Sergap hawa dingin yang entah dari mana datangnya membuat nefasnya tercekal, semakin lama semakin sulitia rasakan detak jantungnya, hampir mati rasanya. Sekuat tenaga ia berlari keluar, menuju ke ruang tamu rumah itu. Di sana ia menemukan pak bupati telah tergeletak dengan batang pohon randu tertancap di dadanya.
“Aaaa…”, jerit Ayu.
“GREEBBB”, Ayu di sergap dari belakang dengan kuat. Ayu meronta dan berteriak meminta pertolongan, tapi tidak ada satupun yang datang menolongnya, dan kini ia merasa nyawanya tengah terancam. Dalam kelelahan yang teramat sangat ia menyerah,lalu orang itu berbisik “ Rupanya kau cah ayu, akulah Sri yang selama inikau cari”.

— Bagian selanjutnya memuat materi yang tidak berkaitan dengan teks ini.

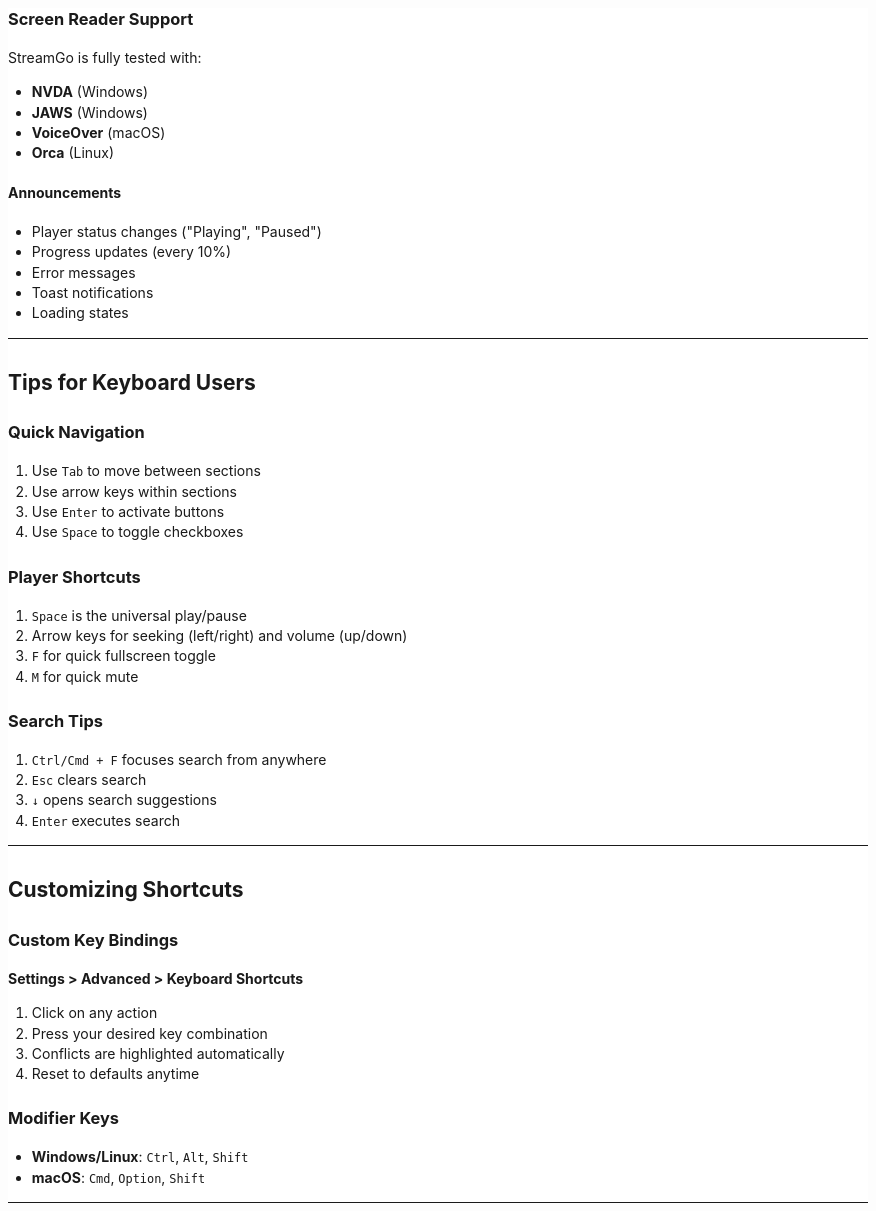 ### Screen Reader Support

StreamGo is fully tested with:
- **NVDA** (Windows)
- **JAWS** (Windows)
- **VoiceOver** (macOS)
- **Orca** (Linux)

#### Announcements
- Player status changes ("Playing", "Paused")
- Progress updates (every 10%)
- Error messages
- Toast notifications
- Loading states

---

## Tips for Keyboard Users

### Quick Navigation
1. Use `Tab` to move between sections
2. Use arrow keys within sections
3. Use `Enter` to activate buttons
4. Use `Space` to toggle checkboxes

### Player Shortcuts
1. `Space` is the universal play/pause
2. Arrow keys for seeking (left/right) and volume (up/down)
3. `F` for quick fullscreen toggle
4. `M` for quick mute

### Search Tips
1. `Ctrl/Cmd + F` focuses search from anywhere
2. `Esc` clears search
3. `↓` opens search suggestions
4. `Enter` executes search

---

## Customizing Shortcuts

### Custom Key Bindings
**Settings > Advanced > Keyboard Shortcuts**

1. Click on any action
2. Press your desired key combination
3. Conflicts are highlighted automatically
4. Reset to defaults anytime

### Modifier Keys
- **Windows/Linux**: `Ctrl`, `Alt`, `Shift`
- **macOS**: `Cmd`, `Option`, `Shift`

---
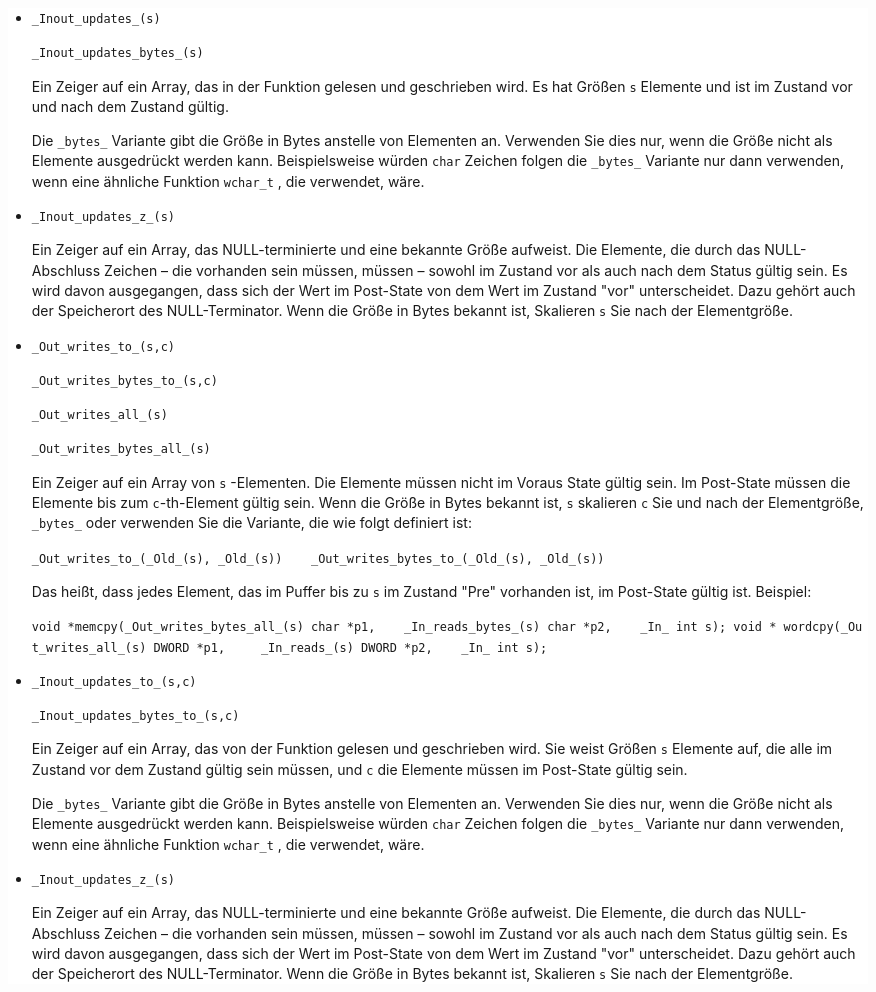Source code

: - `_Inout_updates_(s)`

     `_Inout_updates_bytes_(s)`

     Ein Zeiger auf ein Array, das in der Funktion gelesen und geschrieben wird.  Es hat Größen `s` Elemente und ist im Zustand vor und nach dem Zustand gültig.

     Die `_bytes_` Variante gibt die Größe in Bytes anstelle von Elementen an. Verwenden Sie dies nur, wenn die Größe nicht als Elemente ausgedrückt werden kann.  Beispielsweise würden `char` Zeichen folgen die `_bytes_` Variante nur dann verwenden, wenn eine ähnliche Funktion `wchar_t` , die verwendet, wäre.

- `_Inout_updates_z_(s)`

     Ein Zeiger auf ein Array, das NULL-terminierte und eine bekannte Größe aufweist. Die Elemente, die durch das NULL-Abschluss Zeichen – die vorhanden sein müssen, müssen – sowohl im Zustand vor als auch nach dem Status gültig sein.  Es wird davon ausgegangen, dass sich der Wert im Post-State von dem Wert im Zustand "vor" unterscheidet. Dazu gehört auch der Speicherort des NULL-Terminator. Wenn die Größe in Bytes bekannt ist, Skalieren `s` Sie nach der Elementgröße.

- `_Out_writes_to_(s,c)`

     `_Out_writes_bytes_to_(s,c)`

     `_Out_writes_all_(s)`

     `_Out_writes_bytes_all_(s)`

     Ein Zeiger auf ein Array von `s` -Elementen.  Die Elemente müssen nicht im Voraus State gültig sein.  Im Post-State müssen die Elemente bis zum `c`-th-Element gültig sein.  Wenn die Größe in Bytes bekannt ist, `s` skalieren `c` Sie und nach der Elementgröße, `_bytes_` oder verwenden Sie die Variante, die wie folgt definiert ist:

     `_Out_writes_to_(_Old_(s), _Old_(s))    _Out_writes_bytes_to_(_Old_(s), _Old_(s))`

     Das heißt, dass jedes Element, das im Puffer bis zu `s` im Zustand "Pre" vorhanden ist, im Post-State gültig ist.  Beispiel:

     `void *memcpy(_Out_writes_bytes_all_(s) char *p1,    _In_reads_bytes_(s) char *p2,    _In_ int s); void * wordcpy(_Out_writes_all_(s) DWORD *p1,     _In_reads_(s) DWORD *p2,    _In_ int s);`

- `_Inout_updates_to_(s,c)`

     `_Inout_updates_bytes_to_(s,c)`

     Ein Zeiger auf ein Array, das von der Funktion gelesen und geschrieben wird.  Sie weist Größen `s` Elemente auf, die alle im Zustand vor dem Zustand gültig sein müssen, und `c` die Elemente müssen im Post-State gültig sein.

     Die `_bytes_` Variante gibt die Größe in Bytes anstelle von Elementen an. Verwenden Sie dies nur, wenn die Größe nicht als Elemente ausgedrückt werden kann.  Beispielsweise würden `char` Zeichen folgen die `_bytes_` Variante nur dann verwenden, wenn eine ähnliche Funktion `wchar_t` , die verwendet, wäre.

- `_Inout_updates_z_(s)`

     Ein Zeiger auf ein Array, das NULL-terminierte und eine bekannte Größe aufweist. Die Elemente, die durch das NULL-Abschluss Zeichen – die vorhanden sein müssen, müssen – sowohl im Zustand vor als auch nach dem Status gültig sein.  Es wird davon ausgegangen, dass sich der Wert im Post-State von dem Wert im Zustand "vor" unterscheidet. Dazu gehört auch der Speicherort des NULL-Terminator. Wenn die Größe in Bytes bekannt ist, Skalieren `s` Sie nach der Elementgröße.

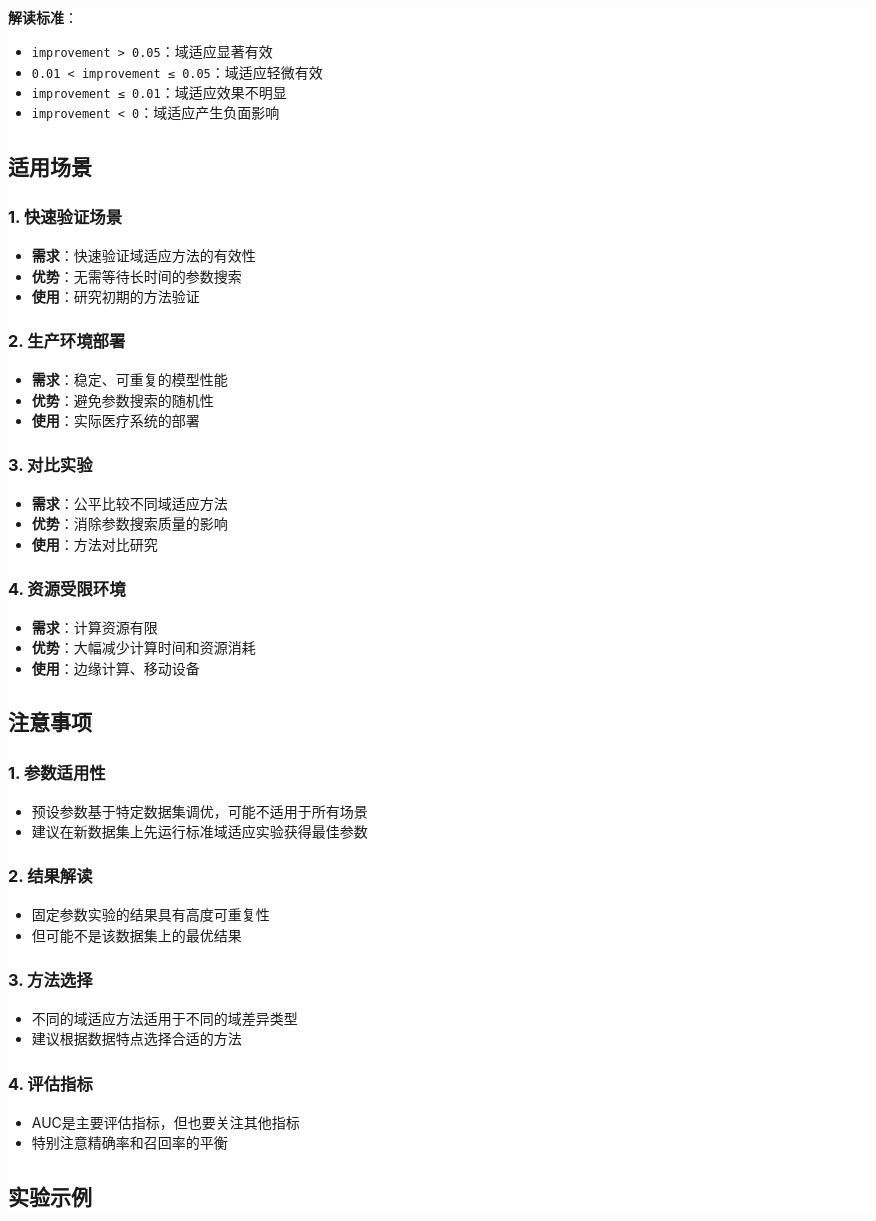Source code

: **解读标准**：
- `improvement > 0.05`：域适应显著有效
- `0.01 < improvement ≤ 0.05`：域适应轻微有效
- `improvement ≤ 0.01`：域适应效果不明显
- `improvement < 0`：域适应产生负面影响

## 适用场景

### 1. 快速验证场景
- **需求**：快速验证域适应方法的有效性
- **优势**：无需等待长时间的参数搜索
- **使用**：研究初期的方法验证

### 2. 生产环境部署
- **需求**：稳定、可重复的模型性能
- **优势**：避免参数搜索的随机性
- **使用**：实际医疗系统的部署

### 3. 对比实验
- **需求**：公平比较不同域适应方法
- **优势**：消除参数搜索质量的影响
- **使用**：方法对比研究

### 4. 资源受限环境
- **需求**：计算资源有限
- **优势**：大幅减少计算时间和资源消耗
- **使用**：边缘计算、移动设备

## 注意事项

### 1. 参数适用性
- 预设参数基于特定数据集调优，可能不适用于所有场景
- 建议在新数据集上先运行标准域适应实验获得最佳参数

### 2. 结果解读
- 固定参数实验的结果具有高度可重复性
- 但可能不是该数据集上的最优结果

### 3. 方法选择
- 不同的域适应方法适用于不同的域差异类型
- 建议根据数据特点选择合适的方法

### 4. 评估指标
- AUC是主要评估指标，但也要关注其他指标
- 特别注意精确率和召回率的平衡

## 实验示例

Dalam keheningan malam ini, aku telah menang, batu sandungan, dia Sang penjaga kejujuran telah disingkirkan, kini rembulan indah telah dalam genggaman, karena kepolosan dan keluguannya aku memperdaya bidadari kayangan.Sri.

Sampah telah hangus karena kayu bakar yang aku nyalakan. Dia yang menghalangiku, Sanjaya Bagaskara, Liya Dian Pramudya. Semoga rembulan, Sri, merestui kepergian kakaktercintanya.

Tentu aku merestuinya, aku perdaya diriku sendiri, lalu mengapa? Aku yang melenyapkannya.

Aku bermimpi menjadi putri kayangan, bergelimang emas, permata, tapi kang mas sanjaya selalu menentang.

Dahulu akupun ingin menjadi biduan, aku antik lalu mengapa aku ditentang. Teruntuk mas bupati, maukah kau membuat mimpiku menjadi kenyataan?